You might think that is true, but only if you have never had to bear the responsibility of being the one that came home with no reason why you survived and others died. Even for otherwise well-adjusted people, the psychological trauma of that experience can be overwhelming, leading to depression, anxiety, self-medication with drugs and alcohol, et cetera; in short, a living hell.

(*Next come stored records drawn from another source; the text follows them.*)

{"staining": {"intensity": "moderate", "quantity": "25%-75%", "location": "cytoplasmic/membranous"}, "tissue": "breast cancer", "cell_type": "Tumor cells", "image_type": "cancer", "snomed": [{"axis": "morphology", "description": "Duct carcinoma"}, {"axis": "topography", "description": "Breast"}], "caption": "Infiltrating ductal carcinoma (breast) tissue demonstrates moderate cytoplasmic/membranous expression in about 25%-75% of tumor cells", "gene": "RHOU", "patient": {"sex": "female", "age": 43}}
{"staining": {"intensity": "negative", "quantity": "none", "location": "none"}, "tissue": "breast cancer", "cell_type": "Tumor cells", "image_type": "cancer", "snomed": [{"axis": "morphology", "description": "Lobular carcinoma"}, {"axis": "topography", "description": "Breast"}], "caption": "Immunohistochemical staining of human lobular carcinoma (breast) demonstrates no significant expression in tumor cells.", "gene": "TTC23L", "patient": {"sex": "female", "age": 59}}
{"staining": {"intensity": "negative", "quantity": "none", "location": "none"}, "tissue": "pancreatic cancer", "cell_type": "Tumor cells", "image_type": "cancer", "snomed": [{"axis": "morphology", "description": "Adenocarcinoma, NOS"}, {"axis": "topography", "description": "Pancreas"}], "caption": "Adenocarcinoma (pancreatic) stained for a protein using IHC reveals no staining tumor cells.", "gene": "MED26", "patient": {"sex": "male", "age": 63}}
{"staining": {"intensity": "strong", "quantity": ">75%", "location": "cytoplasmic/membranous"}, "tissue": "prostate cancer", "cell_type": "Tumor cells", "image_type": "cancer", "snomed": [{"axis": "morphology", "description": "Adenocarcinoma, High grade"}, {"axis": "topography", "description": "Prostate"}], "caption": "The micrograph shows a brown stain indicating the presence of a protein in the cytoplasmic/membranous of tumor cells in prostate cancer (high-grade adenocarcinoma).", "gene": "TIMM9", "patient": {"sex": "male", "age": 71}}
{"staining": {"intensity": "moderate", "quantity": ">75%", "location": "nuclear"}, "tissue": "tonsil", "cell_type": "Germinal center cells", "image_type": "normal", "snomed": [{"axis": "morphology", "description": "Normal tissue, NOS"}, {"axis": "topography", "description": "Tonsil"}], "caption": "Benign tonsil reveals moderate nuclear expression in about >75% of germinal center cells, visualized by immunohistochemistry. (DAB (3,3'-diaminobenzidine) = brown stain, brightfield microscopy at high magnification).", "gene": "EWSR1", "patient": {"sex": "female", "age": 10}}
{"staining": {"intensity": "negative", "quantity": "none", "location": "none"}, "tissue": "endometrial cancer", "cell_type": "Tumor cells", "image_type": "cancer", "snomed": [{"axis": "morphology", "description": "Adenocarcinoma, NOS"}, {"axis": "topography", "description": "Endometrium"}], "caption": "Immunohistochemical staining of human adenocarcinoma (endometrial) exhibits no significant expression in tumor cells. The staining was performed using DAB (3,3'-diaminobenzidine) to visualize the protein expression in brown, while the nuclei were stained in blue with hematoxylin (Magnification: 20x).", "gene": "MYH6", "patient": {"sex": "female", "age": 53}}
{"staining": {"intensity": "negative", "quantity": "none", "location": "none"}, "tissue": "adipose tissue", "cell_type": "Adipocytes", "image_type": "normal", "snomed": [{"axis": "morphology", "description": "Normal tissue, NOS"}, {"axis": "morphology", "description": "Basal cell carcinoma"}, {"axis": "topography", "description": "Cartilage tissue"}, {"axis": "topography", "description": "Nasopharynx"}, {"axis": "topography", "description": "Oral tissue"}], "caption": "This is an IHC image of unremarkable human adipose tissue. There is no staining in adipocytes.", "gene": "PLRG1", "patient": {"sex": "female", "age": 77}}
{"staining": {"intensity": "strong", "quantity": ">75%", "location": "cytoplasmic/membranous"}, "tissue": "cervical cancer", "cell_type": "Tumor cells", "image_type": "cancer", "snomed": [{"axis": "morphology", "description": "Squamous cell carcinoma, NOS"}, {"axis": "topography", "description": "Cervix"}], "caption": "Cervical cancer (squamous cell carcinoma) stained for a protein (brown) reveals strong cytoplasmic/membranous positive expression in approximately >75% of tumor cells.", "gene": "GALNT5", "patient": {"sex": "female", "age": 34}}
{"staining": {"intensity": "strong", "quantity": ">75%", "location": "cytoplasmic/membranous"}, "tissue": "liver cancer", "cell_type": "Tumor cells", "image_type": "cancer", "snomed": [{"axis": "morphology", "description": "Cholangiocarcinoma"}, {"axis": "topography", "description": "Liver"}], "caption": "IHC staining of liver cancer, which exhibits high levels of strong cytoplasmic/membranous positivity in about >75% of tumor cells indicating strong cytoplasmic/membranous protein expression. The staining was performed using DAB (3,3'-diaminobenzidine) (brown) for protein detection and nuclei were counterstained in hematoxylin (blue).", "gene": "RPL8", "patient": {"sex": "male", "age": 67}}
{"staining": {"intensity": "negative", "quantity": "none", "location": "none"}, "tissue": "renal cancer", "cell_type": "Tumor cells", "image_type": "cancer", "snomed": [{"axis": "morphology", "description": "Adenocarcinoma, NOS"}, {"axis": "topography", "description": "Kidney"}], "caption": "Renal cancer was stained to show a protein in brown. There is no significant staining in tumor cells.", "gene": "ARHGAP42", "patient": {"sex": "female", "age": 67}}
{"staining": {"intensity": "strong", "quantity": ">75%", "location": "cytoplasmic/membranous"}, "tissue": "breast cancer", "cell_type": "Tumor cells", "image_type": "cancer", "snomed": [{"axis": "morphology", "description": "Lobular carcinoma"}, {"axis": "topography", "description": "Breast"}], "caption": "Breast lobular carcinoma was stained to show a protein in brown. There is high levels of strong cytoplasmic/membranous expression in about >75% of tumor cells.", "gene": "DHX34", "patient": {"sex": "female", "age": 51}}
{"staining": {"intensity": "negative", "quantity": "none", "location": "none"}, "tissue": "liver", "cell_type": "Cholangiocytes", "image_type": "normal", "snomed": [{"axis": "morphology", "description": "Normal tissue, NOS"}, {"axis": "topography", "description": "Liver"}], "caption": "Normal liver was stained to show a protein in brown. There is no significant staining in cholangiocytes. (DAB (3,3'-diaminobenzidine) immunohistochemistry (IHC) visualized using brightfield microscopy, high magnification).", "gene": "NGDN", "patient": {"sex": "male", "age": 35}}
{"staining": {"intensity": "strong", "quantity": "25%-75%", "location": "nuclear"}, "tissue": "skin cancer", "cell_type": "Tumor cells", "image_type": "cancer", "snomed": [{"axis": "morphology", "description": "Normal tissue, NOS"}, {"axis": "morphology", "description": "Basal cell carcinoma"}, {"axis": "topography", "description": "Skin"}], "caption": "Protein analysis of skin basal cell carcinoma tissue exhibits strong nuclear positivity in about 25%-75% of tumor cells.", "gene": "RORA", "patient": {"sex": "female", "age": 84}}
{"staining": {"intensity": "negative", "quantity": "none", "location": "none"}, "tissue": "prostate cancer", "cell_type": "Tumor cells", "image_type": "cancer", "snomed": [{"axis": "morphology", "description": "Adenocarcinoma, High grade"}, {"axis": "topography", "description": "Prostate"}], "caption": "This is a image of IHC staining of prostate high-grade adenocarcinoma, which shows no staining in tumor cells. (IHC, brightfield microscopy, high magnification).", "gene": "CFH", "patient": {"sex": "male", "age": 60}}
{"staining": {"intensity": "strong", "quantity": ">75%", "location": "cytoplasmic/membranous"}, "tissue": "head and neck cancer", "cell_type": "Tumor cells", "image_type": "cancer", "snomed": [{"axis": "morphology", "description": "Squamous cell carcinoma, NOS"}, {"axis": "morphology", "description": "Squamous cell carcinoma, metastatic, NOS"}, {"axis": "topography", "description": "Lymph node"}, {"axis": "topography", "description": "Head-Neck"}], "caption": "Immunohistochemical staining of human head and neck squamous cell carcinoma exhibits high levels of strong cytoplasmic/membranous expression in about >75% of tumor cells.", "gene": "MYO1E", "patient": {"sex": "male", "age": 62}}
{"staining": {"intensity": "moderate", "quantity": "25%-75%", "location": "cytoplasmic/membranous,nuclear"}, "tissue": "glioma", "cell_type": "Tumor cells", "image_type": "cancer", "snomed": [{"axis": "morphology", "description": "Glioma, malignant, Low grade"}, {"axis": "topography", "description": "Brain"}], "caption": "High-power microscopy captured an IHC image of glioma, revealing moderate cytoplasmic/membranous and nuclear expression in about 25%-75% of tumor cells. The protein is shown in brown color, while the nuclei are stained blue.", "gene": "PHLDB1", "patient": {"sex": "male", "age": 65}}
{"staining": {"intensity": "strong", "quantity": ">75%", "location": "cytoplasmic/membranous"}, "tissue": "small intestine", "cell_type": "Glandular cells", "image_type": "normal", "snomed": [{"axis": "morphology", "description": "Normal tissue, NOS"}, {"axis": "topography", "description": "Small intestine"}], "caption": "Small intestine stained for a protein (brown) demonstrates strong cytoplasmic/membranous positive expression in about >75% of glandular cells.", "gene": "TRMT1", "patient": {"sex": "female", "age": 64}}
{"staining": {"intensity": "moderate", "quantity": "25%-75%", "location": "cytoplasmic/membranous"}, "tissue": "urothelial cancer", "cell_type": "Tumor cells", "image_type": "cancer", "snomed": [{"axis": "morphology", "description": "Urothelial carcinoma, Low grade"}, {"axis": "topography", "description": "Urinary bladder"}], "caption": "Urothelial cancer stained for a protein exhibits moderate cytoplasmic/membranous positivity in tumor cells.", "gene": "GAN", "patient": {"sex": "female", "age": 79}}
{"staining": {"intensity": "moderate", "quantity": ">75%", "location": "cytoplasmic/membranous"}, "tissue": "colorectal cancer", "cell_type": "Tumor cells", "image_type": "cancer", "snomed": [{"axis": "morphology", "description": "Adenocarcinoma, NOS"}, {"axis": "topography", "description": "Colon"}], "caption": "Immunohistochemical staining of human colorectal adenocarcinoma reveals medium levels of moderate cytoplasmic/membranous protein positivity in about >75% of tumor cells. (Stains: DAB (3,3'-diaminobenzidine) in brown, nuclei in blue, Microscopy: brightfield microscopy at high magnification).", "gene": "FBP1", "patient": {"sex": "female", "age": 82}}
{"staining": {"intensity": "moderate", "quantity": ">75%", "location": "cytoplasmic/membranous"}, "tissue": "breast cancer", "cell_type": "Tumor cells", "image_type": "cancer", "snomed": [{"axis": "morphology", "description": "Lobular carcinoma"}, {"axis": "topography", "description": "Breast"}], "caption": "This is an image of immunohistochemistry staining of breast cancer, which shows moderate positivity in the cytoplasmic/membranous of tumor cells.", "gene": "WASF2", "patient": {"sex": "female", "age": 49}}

As a practical matter, while Cpt. Miller and his squad are roving over Normandy looking to rescue Pvt. Ryan, they’re not only putting themselves as risk but neglecting the conduct of the war and effective termination of hostilities, thus ensuring that more mother’s sons are going to die pointlessless, all to rescue Matt Damon. Don’t get me wrong, I think Damon is a fine actor and a good sport, but it makes even less sense to send a squad of Rangers to rescue him in the middle of a battlefield than it does to send a spacecraft back around to Mars to rescue him and in the process exposing the crew to more risk and exceedance of lifetime space radiation exposure limits. The film appeals to the desire that one person is oh-so-important, but in fact, on the battlefield they just aren’t. The film has a great first twenty minutes followed by a ridiculously saccharine story, and as for “all the good the squad did” pretty much amounted to taking out one sniper and one machinegun nest, then letting one of the soldiers go, which would come back to haunt them. Kelly’s Heroes made more sense than this.
Also, the first thing a real Ranger would do once hitting the beach would be to pry those shiny new captain’s bars off of his helmet so as to not be an instant target for every German sniper and rifleman. It’s surprising Miller actually made it all the way to find Ryan at all.